First True Binary Search

Find the first position where a monotone predicate becomes true.

First True Binary Search

First true binary search finds the first index where a monotone Boolean predicate becomes true. It generalizes lower bound from array values to any ordered search space.

The predicate must have the form:

$$ false, false, false, true, true, true $$

Once the predicate becomes true, it must remain true.

Problem

Given indices from $0$ to $n - 1$ and a predicate $P(i)$, find the smallest index $i$ such that

$$ P(i) = true $$

If no such index exists, return $n$.

Key Idea

Maintain a half-open interval $[l, r)$ that contains the first true position.

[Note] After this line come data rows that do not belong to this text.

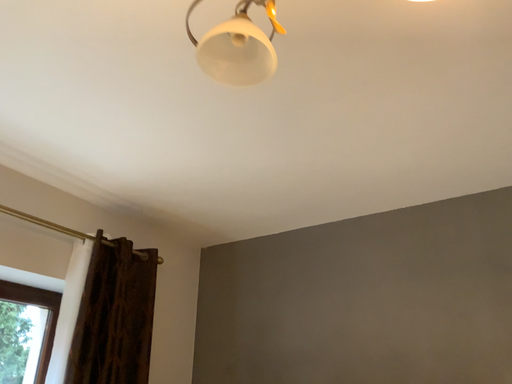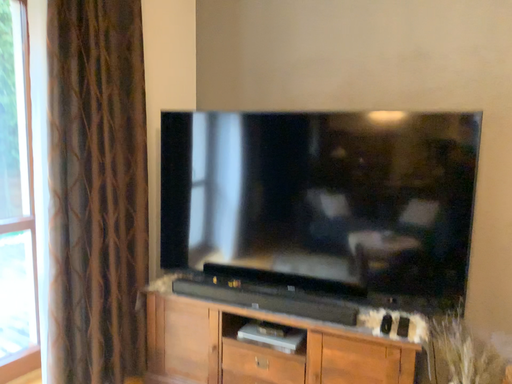
Question: How did the camera likely rotate when shooting the video?

Choices:
 (A) rotated downward
 (B) rotated upward

Answer: (A)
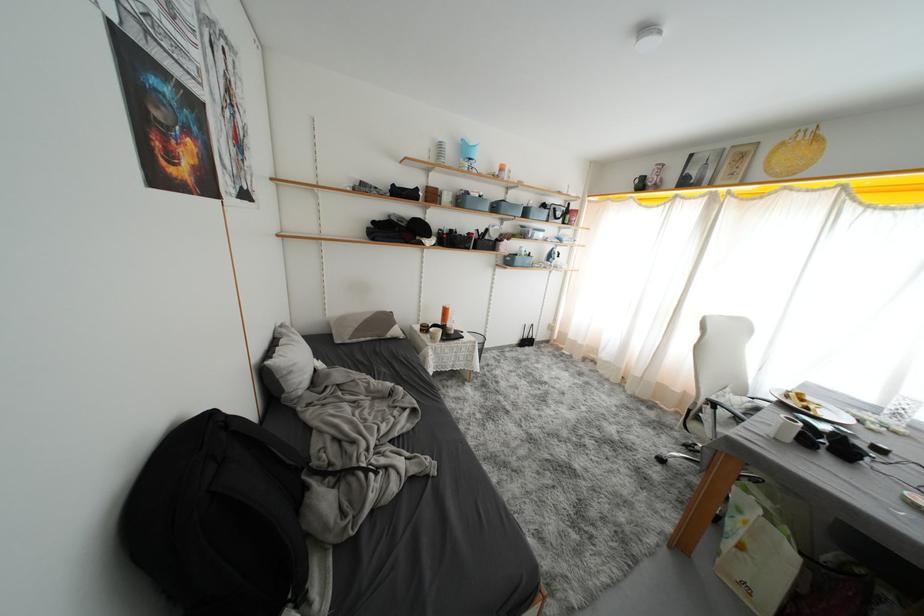
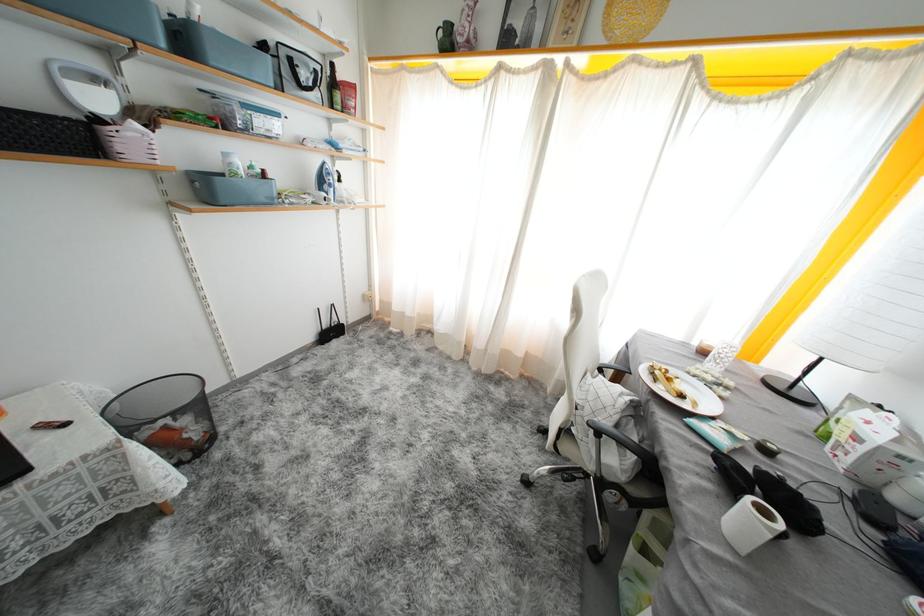
The point at (x=813, y=411) is marked in the first image. Where is the corresponding point in the second image?

(687, 400)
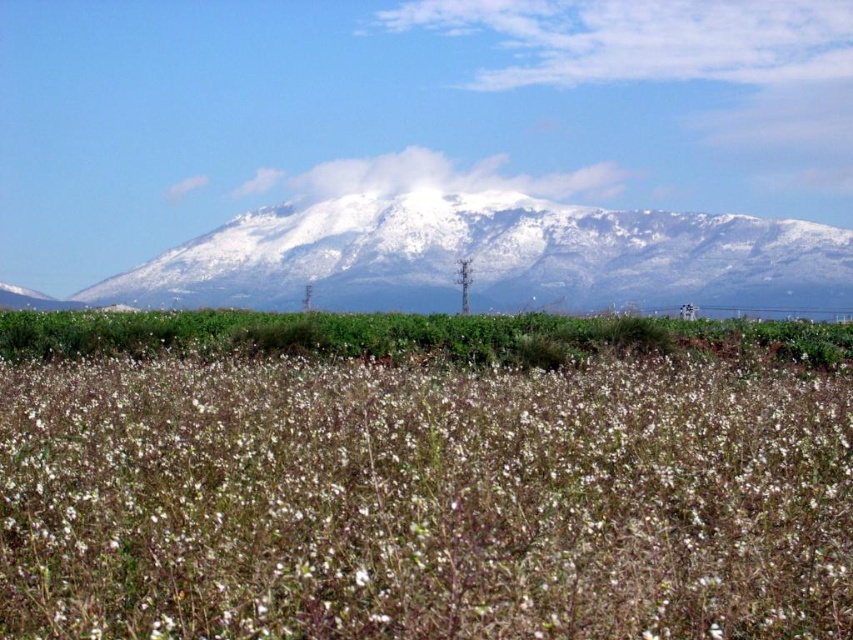
Question: Which point appears closest to the camera in this image?

Choices:
 (A) (624, 337)
 (B) (607, 296)

Answer: (A)

Question: Does white snow-covered mountain at center have a smaller size compared to green leafy grass at center?

Choices:
 (A) yes
 (B) no

Answer: (B)

Question: Where is white fluffy plant at center located in relation to white snow-covered mountain at center in the image?

Choices:
 (A) below
 (B) above

Answer: (A)

Question: Which object appears farthest from the camera in this image?

Choices:
 (A) white fluffy plant at center
 (B) white snow-covered mountain at center

Answer: (B)

Question: Observing the image, what is the correct spatial positioning of white snow-covered mountain at center in reference to green leafy grass at center?

Choices:
 (A) above
 (B) below

Answer: (A)

Question: Which point appears farthest from the camera in this image?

At each step, test the midpoint.

If $P(m)$ is true, the answer is at $m$ or to its left. Otherwise, the answer is to the right.

Algorithm

first_true(n, P):
    l = 0
    r = n

    while l < r:
        m = l + (r - l) // 2

        if P(m):
            r = m
        else:
            l = m + 1

    return l

Example

Let the predicate values be:

index 0 1 2 3 4 5
P(i) false false false true true true

The first true index is $3$.

Relation to Lower Bound

Lower bound is a special case where

$$ P(i) \equiv A[i] \ge x $$

So:

lower_bound(A, x):
    return first_true(length(A), lambda i: A[i] >= x)

Correctness

The invariant is:

  • The answer is always inside $[l, r)$

When $P(m)$ is true, no index greater than $m$ is needed to find the first true position, so the right boundary moves to $m$.

When $P(m)$ is false, monotonicity implies that every index $\le m$ is false, so the left boundary moves to $m + 1$.

When the interval is empty, $l = r$, and that position is the first true index or $n$ if none exists.

Complexity

cost value
predicate evaluations $O(\log n)$
time $O(\log n \cdot T_P)$
space $O(1)$

Here $T_P$ is the cost of evaluating the predicate.

Use Cases

  • Lower bound in sorted arrays
  • Minimum feasible value
  • First failing test
  • First time a threshold is reached
  • First day when a condition holds

Implementation

def first_true(n, pred):
    l, r = 0, n
    while l < r:
        m = l + (r - l) // 2
        if pred(m):
            r = m
        else:
            l = m + 1
    return l
func FirstTrue(n int, pred func(int) bool) int {
    l, r := 0, n
    for l < r {
        m := l + (r-l)/2
        if pred(m) {
            r = m
        } else {
            l = m + 1
        }
    }
    return l
}